The master side: producer points

When a producer records a beat or produces a track for an artist, the standard deal involves an upfront fee plus "points" on the master. Points are percentage points of the master recording's revenue.

A typical producer deal might look like this: a flat fee (anywhere from a few hundred to tens of thousands depending on the producer's track record) plus 3-5 points on the master. That means the producer gets 3-5% of the revenue generated by that specific recording.

Points usually kick in after the label or artist recoups their recording costs. So if it cost $50,000 to make the album, the producer's points don't start paying until that $50,000 is earned back through sales and streams.

For independent artists working directly with producers, the deal is often simpler. There may not be a recoupment clause. The producer gets their fee and their points from dollar one.

The composition side: co-writing credit

Here's where it gets important for split sheets. If a producer creates a beat, they almost certainly contributed to the composition. The chord progression, the melody of the instrumental, the arrangement, all of that is part of the song's composition.

That means the producer is a co-writer. And as a co-writer, they're entitled to a share of the composition copyright, which is completely separate from their master points.

A common starting point for this split is 50/50. The producer gets 50% of the composition (for creating the track) and the topliner/vocalist gets the other 50% (for the lyrics, vocal melody, and hooks). This isn't a rule, it's a negotiation. Some producers get 25%, others get more than 50% depending on how much they contributed.

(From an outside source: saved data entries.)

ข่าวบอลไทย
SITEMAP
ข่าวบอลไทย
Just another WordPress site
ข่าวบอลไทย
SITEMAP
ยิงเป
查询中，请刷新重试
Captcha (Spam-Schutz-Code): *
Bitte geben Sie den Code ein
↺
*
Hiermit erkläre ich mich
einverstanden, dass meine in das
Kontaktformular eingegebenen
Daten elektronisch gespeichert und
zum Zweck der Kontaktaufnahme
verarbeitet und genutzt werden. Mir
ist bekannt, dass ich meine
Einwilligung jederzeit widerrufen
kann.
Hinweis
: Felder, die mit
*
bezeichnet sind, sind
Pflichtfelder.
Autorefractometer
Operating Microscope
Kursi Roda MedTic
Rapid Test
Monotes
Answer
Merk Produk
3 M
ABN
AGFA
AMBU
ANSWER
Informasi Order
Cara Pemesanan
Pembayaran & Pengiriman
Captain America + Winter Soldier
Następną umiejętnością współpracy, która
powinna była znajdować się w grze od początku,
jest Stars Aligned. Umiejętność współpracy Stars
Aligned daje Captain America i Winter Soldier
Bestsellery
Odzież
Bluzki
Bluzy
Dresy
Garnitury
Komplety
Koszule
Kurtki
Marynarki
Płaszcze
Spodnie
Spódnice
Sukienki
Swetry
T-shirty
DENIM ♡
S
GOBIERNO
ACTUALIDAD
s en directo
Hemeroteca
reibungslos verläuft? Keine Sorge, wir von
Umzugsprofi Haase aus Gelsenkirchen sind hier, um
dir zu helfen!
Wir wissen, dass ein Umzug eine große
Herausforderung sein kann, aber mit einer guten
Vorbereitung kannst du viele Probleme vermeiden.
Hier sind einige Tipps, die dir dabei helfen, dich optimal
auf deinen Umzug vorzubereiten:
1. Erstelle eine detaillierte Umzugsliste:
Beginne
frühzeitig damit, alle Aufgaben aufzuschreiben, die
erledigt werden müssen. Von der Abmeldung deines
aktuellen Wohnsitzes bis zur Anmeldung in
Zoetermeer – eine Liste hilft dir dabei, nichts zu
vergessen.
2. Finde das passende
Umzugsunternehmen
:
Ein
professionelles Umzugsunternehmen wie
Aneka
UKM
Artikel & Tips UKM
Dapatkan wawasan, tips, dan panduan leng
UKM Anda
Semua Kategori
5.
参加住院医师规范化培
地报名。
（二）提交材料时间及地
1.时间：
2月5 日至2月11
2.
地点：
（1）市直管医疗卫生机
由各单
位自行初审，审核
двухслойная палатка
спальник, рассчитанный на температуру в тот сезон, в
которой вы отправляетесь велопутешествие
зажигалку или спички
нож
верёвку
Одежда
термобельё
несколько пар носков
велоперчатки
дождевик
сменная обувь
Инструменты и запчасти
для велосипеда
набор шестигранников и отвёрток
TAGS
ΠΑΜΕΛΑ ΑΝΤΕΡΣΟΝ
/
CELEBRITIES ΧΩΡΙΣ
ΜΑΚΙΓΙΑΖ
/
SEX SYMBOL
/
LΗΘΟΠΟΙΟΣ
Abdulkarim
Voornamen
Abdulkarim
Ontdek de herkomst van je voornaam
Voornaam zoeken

What this means for your split sheet

Your split sheet documents the composition side of the deal. So when you list contributors, the producer should be included as a co-writer with their agreed-upon percentage.

If your producer contributed to the beat and you contributed the lyrics and melody, a 50/50 split would mean each person gets 25% of the writer share and 25% of the publisher share (on ASCAP's 100% scale).

The master deal (fee + points) is typically handled in a separate producer agreement. That's a contract between the artist (or label) and the producer that covers the recording, not the composition.

Work for hire: the exception

The one scenario where a producer doesn't get composition credit is a "work for hire" arrangement. In this case, the producer is paid a flat fee and signs away all rights to the composition. They're essentially selling their creative contribution outright.

Work for hire is less common than it used to be, especially in hip-hop and pop where producers are increasingly recognized as creative partners. But it still exists, and if you're a producer, you should know the difference before signing anything.

If there's no written agreement saying it's work for hire, the default assumption is that the producer is a co-writer and owns a share of the composition.

Get it in writing before you release

The biggest mistake producers and artists make is releasing music without documenting who owns what. The producer assumes they're getting 50% of the composition. The artist assumes the producer was paid for their work and that's that. Nobody writes it down.

Then the song starts earning money and the conversation gets uncomfortable. Don't let that happen. Fill out a split sheet the day you finish the song, while everyone's still in the room and on the same page.